An extraordinarily impressive archaeological site characterises the vast plateau in the shadow of Qlejgħa tal-Baħrija, a remote promontory that has two significant Arabic names – Ras ir-Raħeb and Ras il-Knejjes (Headland of the Churches), suggesting that the ruins had some religious connotation in the Middle Ages.
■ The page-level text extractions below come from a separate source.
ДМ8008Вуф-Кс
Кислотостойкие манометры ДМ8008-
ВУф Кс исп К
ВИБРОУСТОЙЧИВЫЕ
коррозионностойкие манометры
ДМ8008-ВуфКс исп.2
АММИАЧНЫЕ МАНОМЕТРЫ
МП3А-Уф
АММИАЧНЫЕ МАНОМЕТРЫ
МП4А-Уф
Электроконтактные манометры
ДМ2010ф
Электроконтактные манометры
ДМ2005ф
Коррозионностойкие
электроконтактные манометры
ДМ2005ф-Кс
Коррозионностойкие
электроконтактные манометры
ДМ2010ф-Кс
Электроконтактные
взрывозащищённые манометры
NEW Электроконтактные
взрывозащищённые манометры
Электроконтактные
It has been known at least since the late 16th century; and G.F. Abela in his Della Descrittione di Malta (1647), refers to it as Ġebel el Raheb.

Other historians even subscribe to the thesis of second-century (AD) geographer Ptolemy that the Roman remains may relate to Hercules, a great hero in Greek and Roman mythology whose cult was so widespread on the Mediterranean littoral; in fact, one of the most intriguing finds elevated from this site is a minute ivory plaque showing a wild boar, the fourth ‘labour’ of Hercules’ 12 daunting feats.
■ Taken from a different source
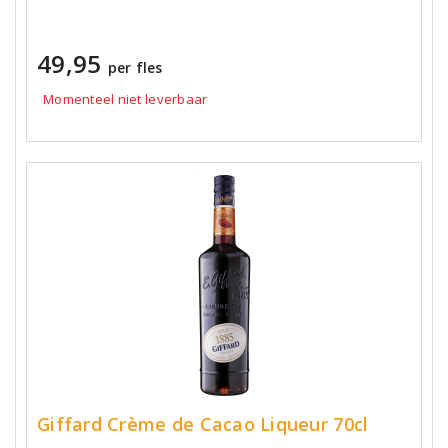
49,95
per fles
Momenteel niet leverbaar
Giffard Crème de Cacao Liqueur 70cl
To the seasoned rambler, Ras ir-Raħeb offers majestic scenery with panoramic views of the secluded beach below and a distant view of Gozo over the shimmering blue sea as well as the feeling of being among ancient ruins standing in solitary splendour. Unfortunately, accessibility to these two archaeological sites is strictly prohibited even to well-intentioned ramblers and visitors, as they are private property.
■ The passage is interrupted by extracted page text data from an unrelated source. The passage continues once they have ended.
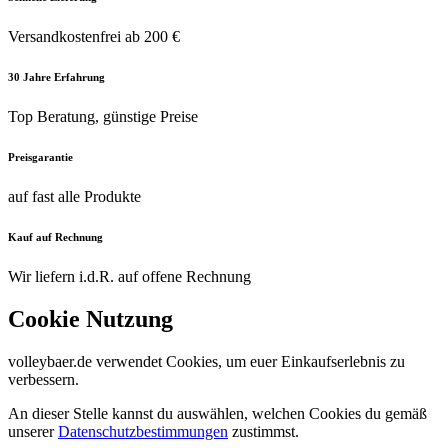
Versandkostenfrei ab 200 €
30 Jahre Erfahrung
Top Beratung, günstige Preise
Preisgarantie
auf fast alle Produkte
Kauf auf Rechnung
Wir liefern i.d.R. auf offene Rechnung
Cookie Nutzung
volleybaer.de verwendet Cookies, um euer Einkaufserlebnis zu
verbessern.
An dieser Stelle kannst du auswählen, welchen Cookies du gemäß
unserer
Datenschutzbestimmungen
zustimmst.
Thus, the much vaunted recommendation in the Sustainable Development Plan (2006-2016) that pathways should be opened up, whether private or government-owned, if they lead to areas of scenic beauty or archaeological sites, is just a pipe-dream that has wilted on the Baħrija garigue and gone with the wind on the plateau of Fomm ir-Riħ.

Fomm ir-Riħ Bay defies description; its remote location flanked by historic Ras ir-Raħeb and Ras il-Pellegrin, dominated by Kunċizzjoni Heights, makes it unique in many ways. The geological fault marking the end of the Victoria Lines is just one of the geological phenomena which include sedimentation, erosion, strange rock formations and spectacular cliffs. Its perennial spring leading to the virgin pebbly beach is an added attraction which makes it rich in biodiversity and scenic beauty.

Regrettably, the ancient path, used for centuries by fishermen and hunters from the Ras il-Pellegrin area in the vicinity of a military pillbox that once also marked the spot from where a young rambler fell to his death in the 1950s, was closed in the late 1960s; strong protests and parliamentary interventions were to no avail. Instead, a perilous narrow pathway was carved out of the cliffs on the Baħrija side in the 1980s which is extremely dangerous.

Proper access to this pristine bay is still demanded by the Ramblers Association, resulting in the Lands Department reclaiming vast areas of the foreshore; however, in spite of many meetings and the minister’s direct intervention, accessibility remains hazardous and very dangerous.

The government, through its agencies, fully acknowledges the historical and archaeological importance of these sites. In fact, on April 3, 1998, the Government Gazette reported that the Planning Authority was including in the list of scheduled property in terms of Section 46 of the Development Planning Act 1992, the land surrounding Il-Qlejgħa tal-Baħrija, designated as an area of archaeological importance in terms of Structure Plan policies. The authority has included “Ras ir-Raħeb Punico-Roman remains designated as Class A in terms of Structure Plan Policy ARC 2” as well as Il- Qlejgħa Bronze Age settlement and caves in terms of SPP ARC 2.

The Italian author Umberto Eco, in his seminal book The Name of the Rose (1980), points out that present-day Europe has its roots in the Middle Ages, and Malta is no exception, as we now witness the same scenario in our islands. The 15th century was characterised by the haughtiness and rapacity of a new breed of notables, mainly Spaniards and Sicilians, appointed by King Alphonse V, who utterly ignored his promises after the revolt against Gonsalvo Monroy in 1426 when the Maltese paid a hefty ransom to redeem the island.

Understandably, the Maltese countryside lobby, a motley crowd of starry-eyed idealists but honest citizens with a vision, are losing hope as they struggle in an uneven combat to take on the combined might of some property developers, backed by unlimited funds, resources and a host of guardian angels.

Sadly, an indifferent Parliament is impotently witnessing the rape of our island, with only the occasional cry in the wilderness.